Через сорок лет я ехала в казенном ЗИМе с советским шофером, членом коммунистической партии, и спросила, из каких он краев. «Из Тульских», – ответил он. «Из какой же деревни?» – «Из Гремячева». И вновь ожили для меня краски гремячевской ярмарки. Этот шофер был одних со мной лет. Наверное, он был среди тех мальчишек, что катались рядом со мной на карусели в его родном селе; он мог быть среди детворы, принимавшей подарки из рук моей матери под высокой рождественской елкой в приходской школе. Такие встречи с прошлым готовит нам судьба…
Объевшись семечками, моими любимыми «раковыми шейками», розовыми в красную полоску снаружи и с начинкой «пралине» внутри, круглыми белыми «жамками» – печеньем с мятным ароматом, ощущая приторный до тошноты вкус тульских пряников во рту, я уносила домой цветные шелковые ленты и куски мыла – подарки дворовым девочкам. Без особого воодушевления пускалась я на поиски брата или кузена, удрученная тем, что близится момент отъезда и надо быстрее, быстрее все осмотреть, ничего не пропустить; а вокруг уже шатались пьяные мужики, другие спали в тени подвод.

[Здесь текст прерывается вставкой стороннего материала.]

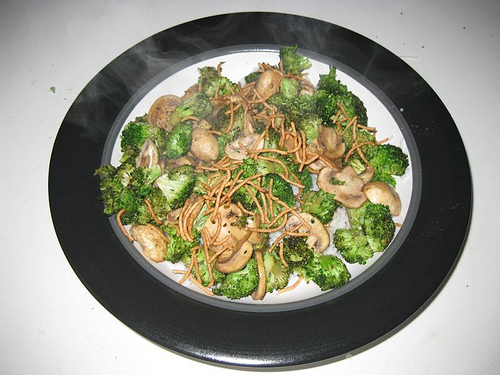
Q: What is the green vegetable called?
A: Broccoli.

В проповеди после обедни отец Александр напрасно призывал паству к воздержанности, убеждая отказаться от обычая предков – кулачного боя. Самые жестокие традиции долговечны, и ярмарка в Гремячеве не могла завершиться без этого средневекового побоища, где из года в год сходились стенка на стенку жители разных концов села, и всякий раз это оканчивалось большим числом пострадавших. Такое освобождение инстинктов обычно миролюбивого народа было своего рода опасным спортом – им занимались, не имея никаких видимых мотивов, кроме желания показать свою храбрость и презрение к боли. Каждый год, несмотря на увещания батюшек, находилось достаточно любителей кулачного боя; естественно, мы никогда не были в числе зрителей, пусть даже из любопытства: нельзя было подать ни малейшего признака одобрения.
В Гремячеве я впервые в жизни была на заупокойной службе в деревянной часовенке, возвышавшейся над крестами деревенского кладбища. Там, по логике вещей, должны были покоиться и мои родители, – но один похоронен в сердце России, а другая лежит теперь в калифорнийской земле.
Отец Александр молился за упокой душ князя Дмитрия и княжны Варвары[15]15
Варвары Федоровны, см. приложение. (Прим. Д. М. Шаховского).
[Закрыть] – тех, кто оставил Матово моим родителям. Помню этот день в начале лета. Я была мала. Мне нравилось пламя свечей, горевших у каждого в руке. Все дышало умиротворением: облачение священника, луч солнца, косо падавший на покрывало богослужебного столика, вышитое блеклыми цветами по черному фону. Пчела, покружившись в клубах ладана, по ошибке опустилась на вышитый цветок и осталась на нем сидеть.
Тогда еще смутно – но со временем я пойму это ясно, – воспоминание о двух плитах, прикрытых ковром, ниже ветхого пола часовенки, соединилось в моем сознании с матовским домом. Так я узнала, что есть Шаховские в земле и Шаховские на земле и что все они связаны навсегда.